Towards an Oracle for Binary Decomposition Under Compilation Variance
Ang Jia, He Jiang, Zhilei Ren, Xiaochen Li, Zhipeng Yang, Yaxin Duan, Ming Fan, Ting Liu
TL;DR
This work introduces the first compilation-variance–aware oracle for binary decomposition by defining Minimal Equivalent Function Regions (MEFRs) and building ground-truth FCG mappings across 17 compilers, 6 optimizations, and 4 architectures. It provides a labeled dataset and an evaluation framework to rigorously assess anchor- and clustering-based TPL decomposition methods, revealing prevalent under- and over-aggregation issues caused by function inlining and compiler differences. The results demonstrate that current decomposition approaches struggle to robustly detect reused libraries under compilation variance, underscoring the need for compilation-aware techniques. The authors also release their oracle construction toolkit and data to drive future research in robust binary analysis for security and software provenance.
Abstract
Third-Party Library (TPL) detection, which identifies reused libraries in binary code, is critical for software security analysis. At its core, TPL detection depends on binary decomposition-the process of partitioning a monolithic binary into cohesive modules.

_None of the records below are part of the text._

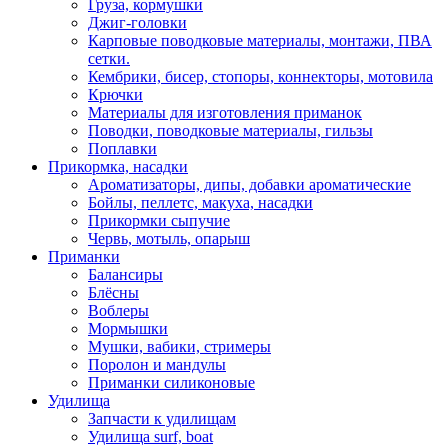
Груза, кормушки
Джиг-головки
Карповые поводковые материалы, монтажи, ПВА
сетки.
Кембрики, бисер, стопоры, коннекторы, мотовила
Крючки
Материалы для изготовления приманок
Поводки, поводковые материалы, гильзы
Поплавки
Прикормка, насадки
Ароматизаторы, дипы, добавки ароматические
Бойлы, пеллетс, макуха, насадки
Прикормки сыпучие
Червь, мотыль, опарыш
Приманки
Балансиры
Блёсны
Воблеры
Мормышки
Мушки, вабики, стримеры
Поролон и мандулы
Приманки силиконовые
Удилища
Запчасти к удилищам
Удилища surf, boat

Existing decomposition methods, whether anchor-based or clustering-based, fundamentally rely on the assumption that reused code exhibits similar function call relationships. However, this assumption is severely undermined by Function Call Graph (FCG) variations introduced by diverse compilation settings, particularly function inlining decisions that drastically alter FCG structures. In this work, we conduct the first systematic empirical study to establish the oracle for optimal binary decomposition under compilation variance. We first develop a labeling method to create precise FCG mappings on a comprehensive dataset compiled with 17 compilers, 6 optimizations, and 4 architectures; then, we identify the minimum semantic-equivalent function regions between FCG variants to derive the ground-truth decomposition. This oracle provides the first rigorous evaluation framework that quantitatively assesses decomposition algorithms under compilation variance. Using this oracle, we evaluate existing methods and expose their critical limitations: they either suffer from under-aggregation failure or over-aggregation failure. Our findings reveal that current decomposition techniques are inadequate for robust TPL detection, highlighting the urgent need for compilation-aware approaches.